Still, it’s a decision Ritchie doesn’t regret.
“It wasn’t really a foreign concept to me anyway as my old man turned pro at 17 as well,” said Ritchie. “When I came down to Melbourne to continue my boxing career I just to see how far I could take it.
“I was training at Keith Ellis’s gym with all pro fighters and just my style, the way that I was taught and stuff like that, it just wasn’t suited to the amateurs. I had a record of six wins, two losses in the amateurs but I wasn’t really going anywhere there. When it came to wanting to step up to the national level or the Oceania Games back then, I just wanted to be able to compete with these guys. I felt like I was a long-distance runner in a sprint.

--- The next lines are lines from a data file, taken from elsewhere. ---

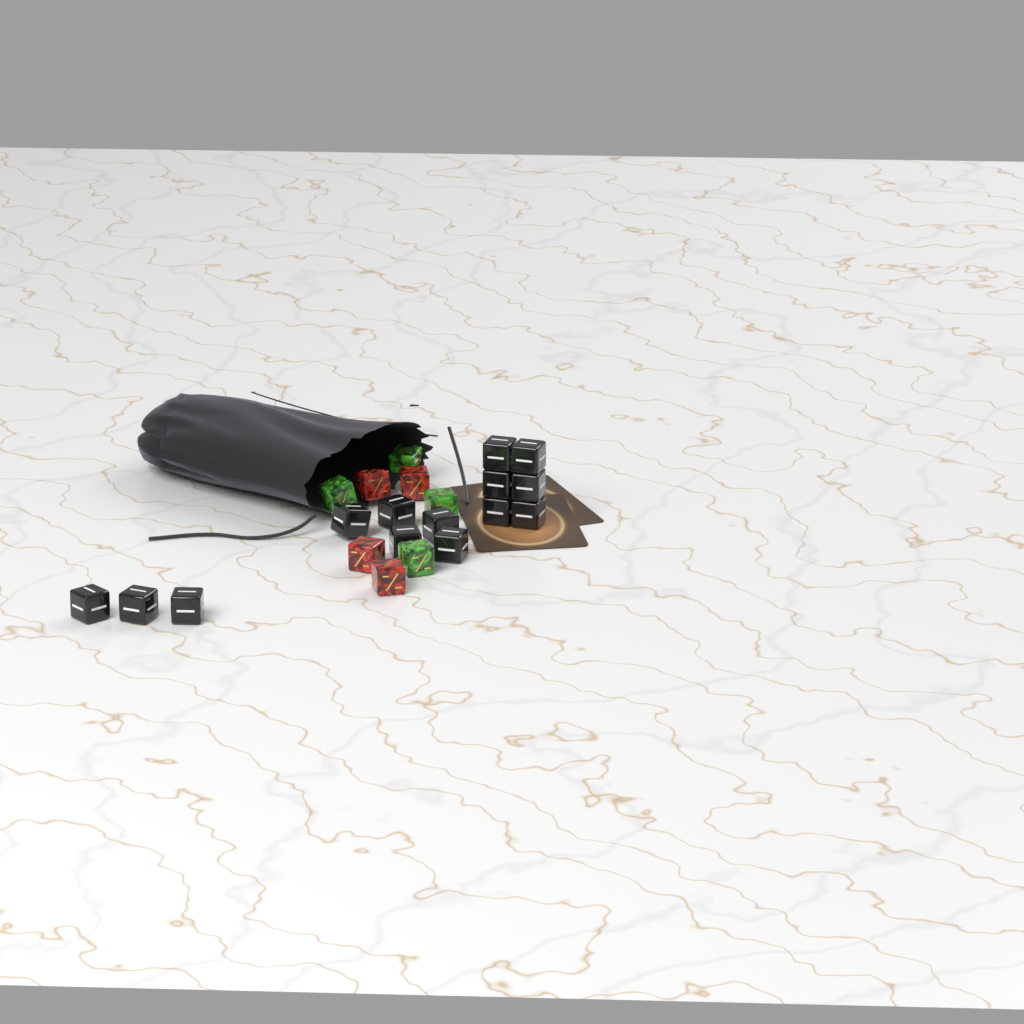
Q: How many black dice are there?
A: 14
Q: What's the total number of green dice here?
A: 4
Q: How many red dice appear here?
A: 4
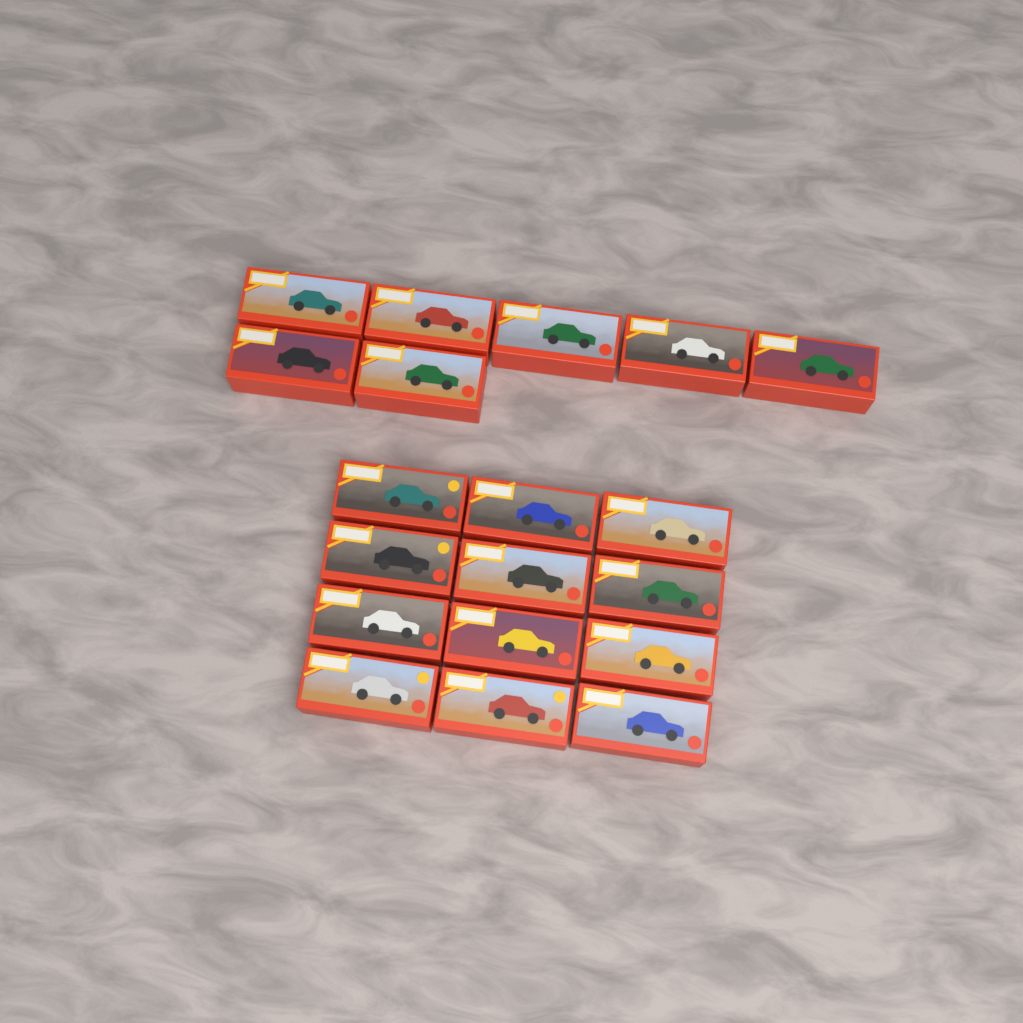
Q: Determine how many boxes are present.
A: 19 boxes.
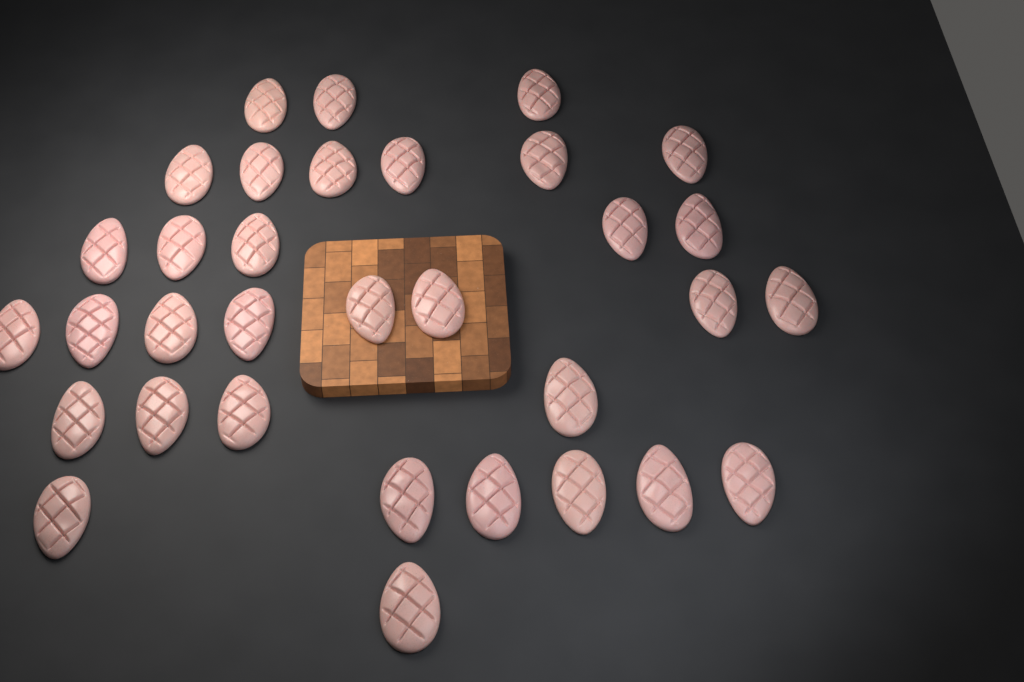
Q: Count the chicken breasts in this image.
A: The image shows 33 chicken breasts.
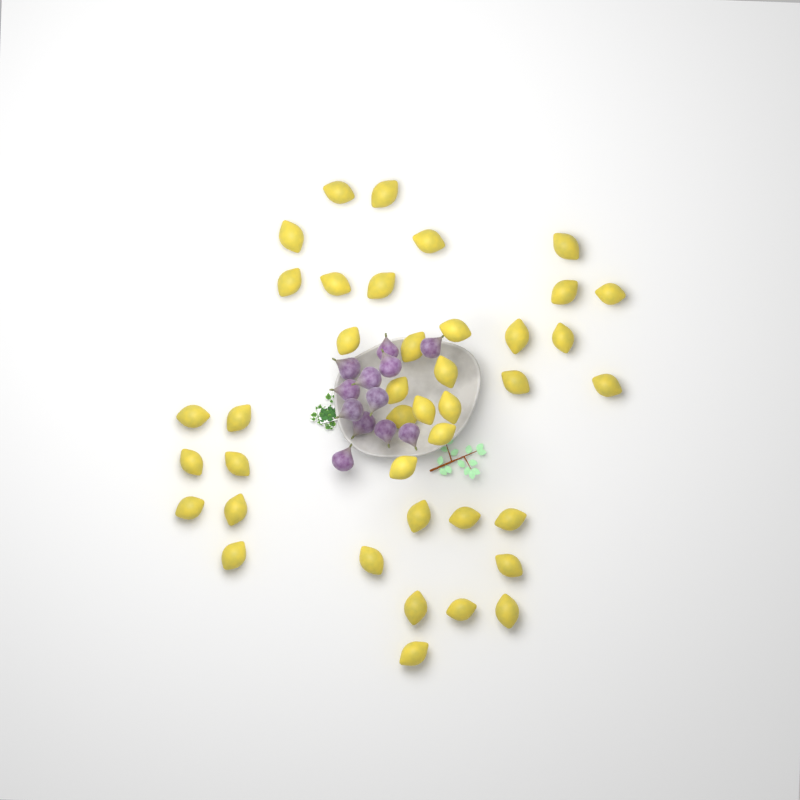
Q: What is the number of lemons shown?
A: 40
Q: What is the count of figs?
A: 12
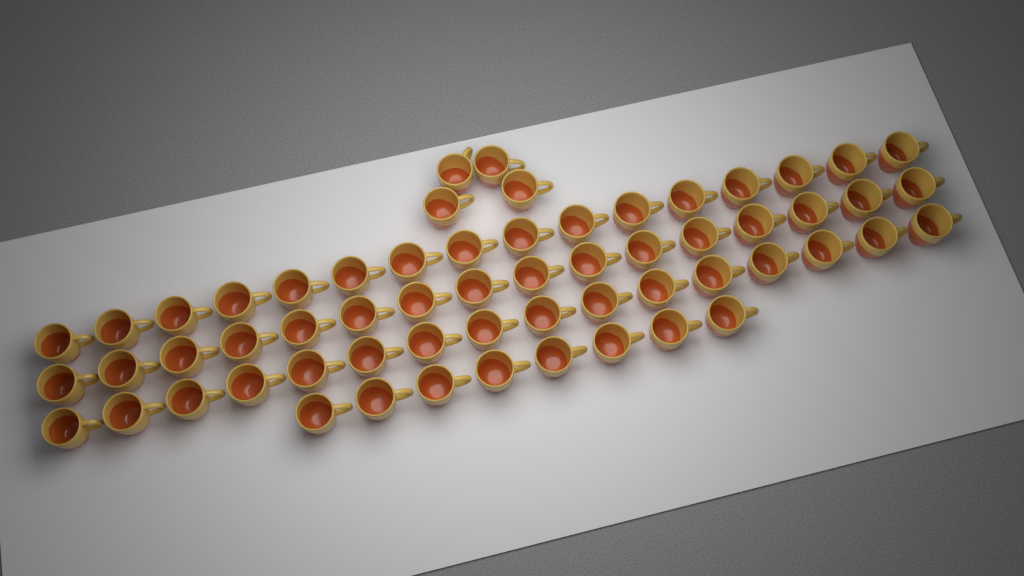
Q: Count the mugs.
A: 60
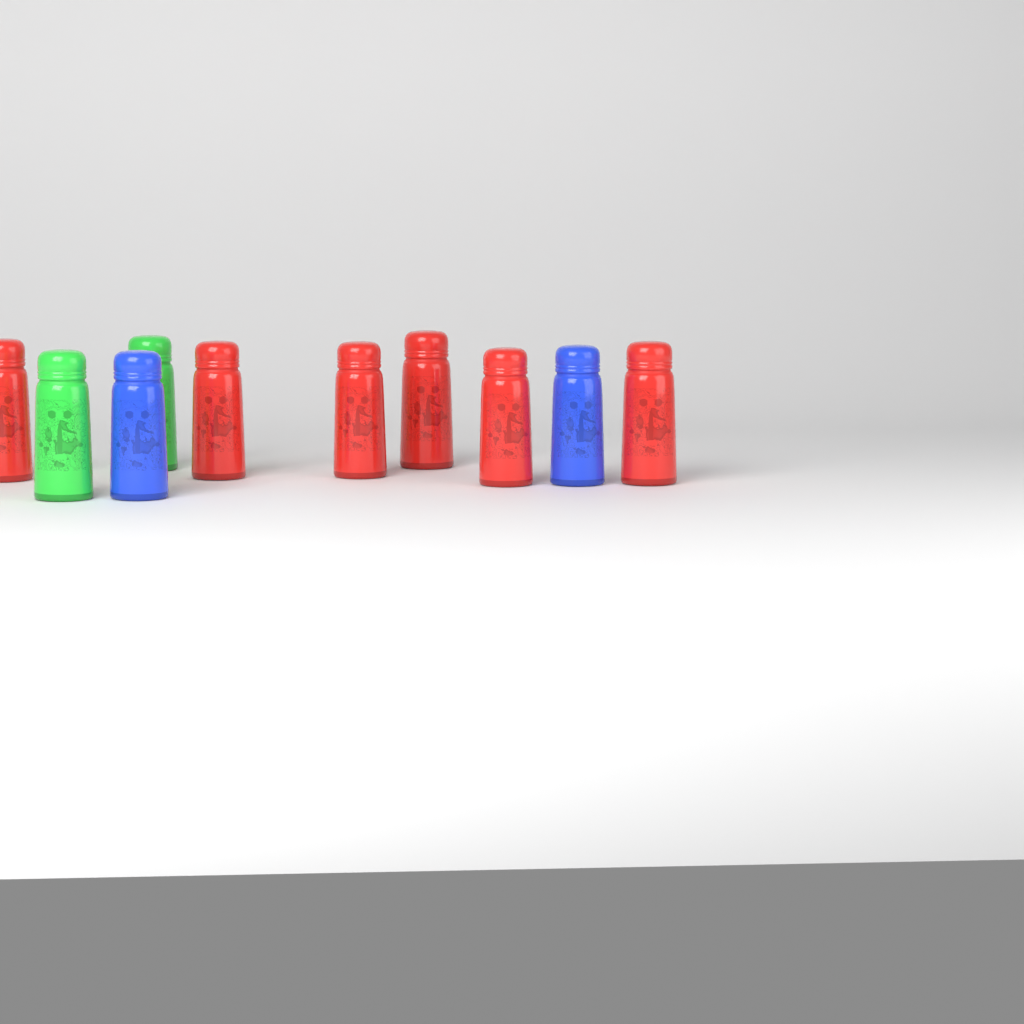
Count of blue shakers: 2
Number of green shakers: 2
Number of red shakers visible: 6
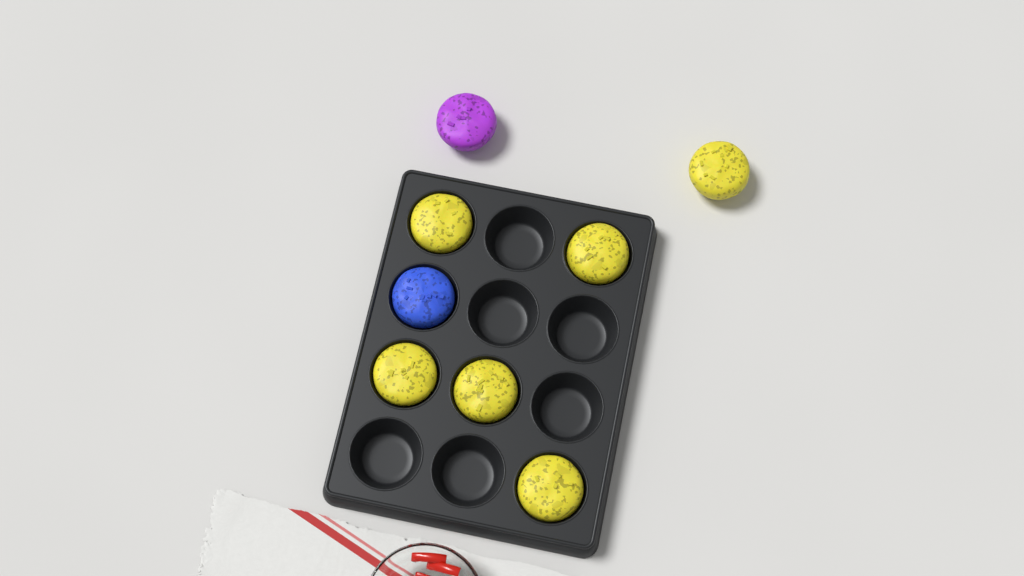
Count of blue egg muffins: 1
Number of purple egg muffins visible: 1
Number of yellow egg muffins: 6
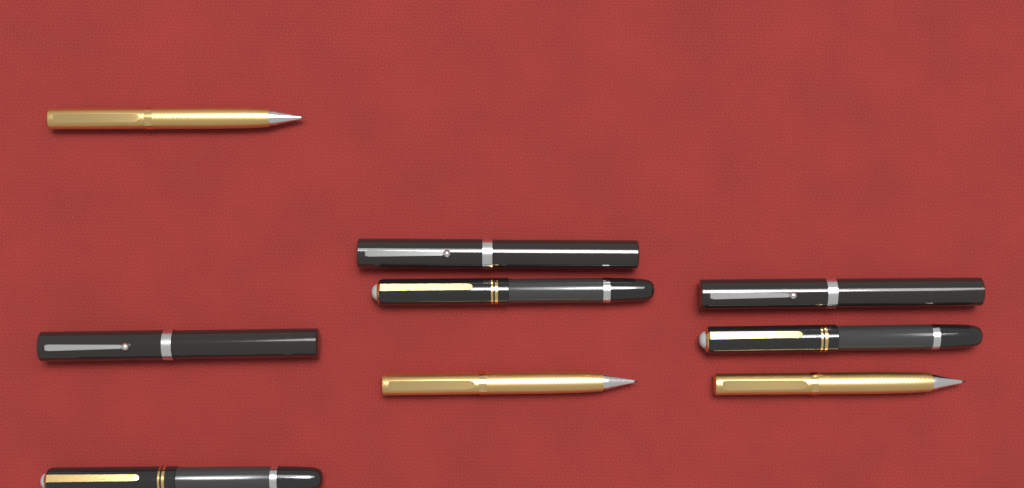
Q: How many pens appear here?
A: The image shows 9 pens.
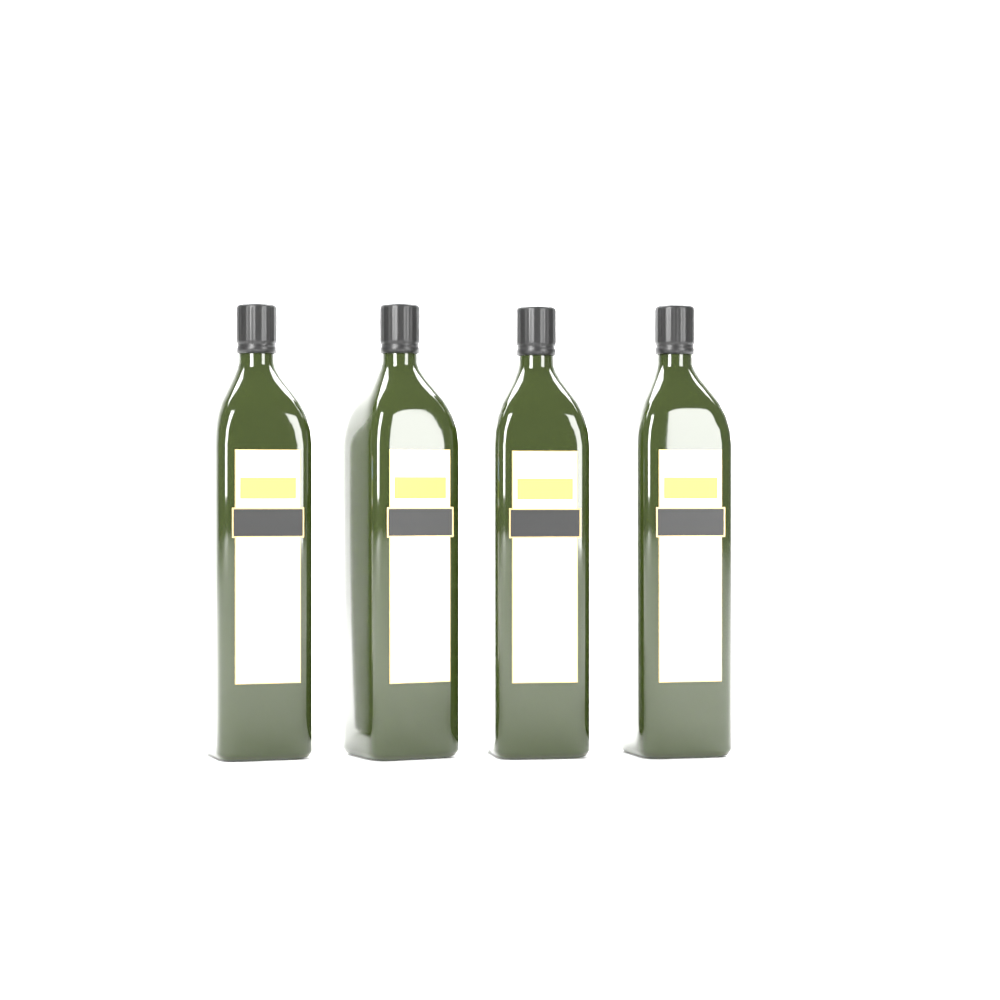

“It wasn’t working for me and Keith recognised that as well and said, ‘why don’t we just get in there?’. I always dreamed of winning a world title. The Olympics, they never crossed my mind. Growing up, wanting to box, I wanted to be champion of the world. I didn’t want to be a gold medallist; those things didn’t interest me. So when Keith suggested it, I was all for it. Unfortunately, you probably shouldn’t do those things, but I copped my suspension and moved on.
“I’m better for it. I don’t recommend people doing it, but I don’t regret it either. It has definitely helped my development. I can’t regret it all.”
The addition of strength and conditioning coach Troy Tremellen to Team Ritchie last year has given Ritchie a boost, allowing him to concentrate on his gym work and leave the battle with the scales behind.
The nutrition plan Tremellen presented Ritchie with was so foreign to him at first that he called him up to question whether the volume of food was right as he wasn’t able to eat it all.
“He has really opened my mind. A lot of fighters early on are taught to stay away from the weight room, that there is sort of no place for it. We’re fighters, not body builders,” explained Ritchie.
“I went to him, asked for his help and just said ‘I don’t know anything about this stuff’. I went to him with an open mind and he said ‘I’ll show you’. There’s definitely a place for that, even with the nutrition side of things, with weight management and things like that. He’s just helped me tenfold.
“I don’t even stress about weight anymore. I used to have battles with the scales. I wouldn’t even think about the fight until after I weighed in because I was so concerned about making weight. I don’t even worry about the weight now and I’m eating more than I ever was, yet somehow I’m smaller and stronger. I really feel it’s taken my game up another notch and it’s definitely something I needed to compete at the world level. It’s done me the world of good.”
As the old saying goes, a happy fighter is a dangerous fighter.
“It absolutely blew my mind,” Ritchie continued. “I couldn’t believe what was going on. It has picked up my performance, I wasn’t going into sessions tired and in the last week of training I wasn’t weight cutting. I was used to feeling dead but now I was walking around feeling fine, playing with the kids, doing what I’ve got to do. It’s taken so much stress off my mind.”
Now 27 years old and with decade worth of experience in the pro game, Ritchie is in his physical prime. The Tszyu fight represents the biggest opportunity of his career so far and it’s one he’s going to embrace.
“I’m just so zoned in for this fight,” said Ritchie. “It’s a great opportunity and I know they don’t come around everyday so I’m taking it with both hands. I just can’t wait to get in there, I’m just pumped for it. Pumped for everything it represents. It makes it so much easier to get to the gym, you don’t even think about it because you’re excited, I’m up 24/7!
“All that support from my family, my friends, supporters and people I don’t even know has been overwhelming. I’m just a boy from Shepp and I’m getting messages from people all over the country. It just makes me so happy, I’m just so humble to be a part of this. If people out there can take something out of this then that’s great. I just feel blessed.”